Medical laboratory technicians need to be registered with the Medical Sciences Council of New Zealand.
- Medical Sciences Council of New Zealand website - information on registration as a medical laboratory tehnician
Find out more about training
- Medical Sciences Council of New Zealand
- (04) 801 6250 - firstname.lastname@example.org - www.mscouncil.org.nz
- New Zealand Institute of Medical Laboratory Science (NZIMLS)
- (03) 313 4761 - email@example.com - www.nzimls.org.nz
What are the chances of getting a job?
Chances of getting a job as a medical laboratory technician are good due to:
- an ageing population with more health problems that require tests
- an ageing health workforce means many technicians may retire soon
- not enough trainees to replace staff who leave.
According to the Census, 1,491 medical laboratory technicians worked in New Zealand in 2018.
Most medical laboratory technicians work in private laboratories
About two-thirds of medical laboratory technicians work in large private laboratories.

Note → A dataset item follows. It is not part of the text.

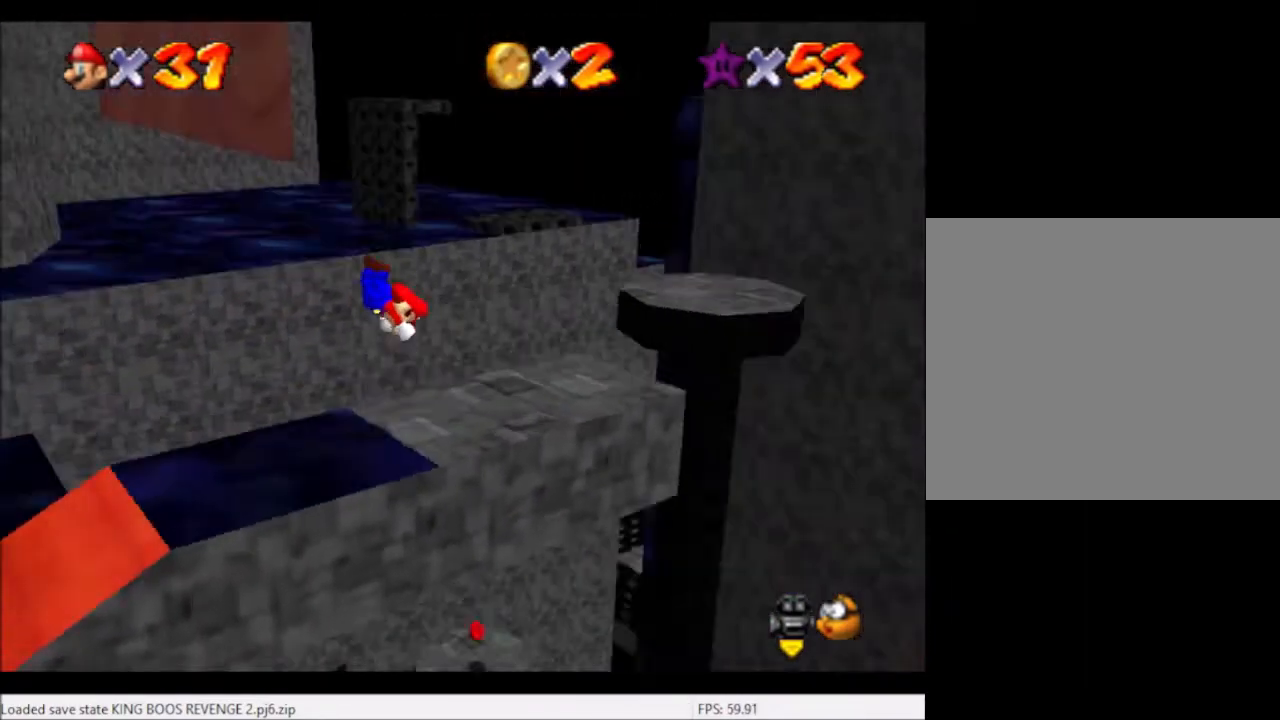
{"buttons": [], "left_stick": "left", "right_stick": "center", "events": [[134, "left_stick", "down-left"], [200, "right_stick", "center"], [267, "left_stick", "left"], [367, "A", "down"], [434, "A", "up"]]}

The remainder mostly work in hospitals for district health boards or for the New Zealand Blood Service.
- APEX and Northland Pathology, ‘Collective Employment Agreement’, August 2021, (www.apex.org.nz).
- Broadbent, J, CPD and membership coordinator, New Zealand Institute of Medical Laboratory Science, careers.govt.nz interview, February 2021.
- Medical Sciences Council of New Zealand, 'Medical Laboratory Technician', accessed January 2021, (www.mscouncil.org.nz).
- New Zealand Blood Service website, accessed January 2021, (www.nzblood.co.nz).
- Stats NZ, '2018 Census Data', 2019.
(This information is a guide only. Find out more about the sources of our job opportunities information)
Progression and specialisations
Experienced medical laboratory technicians may move into managerial positions.
With further training they may progress to become medical laboratory scientists.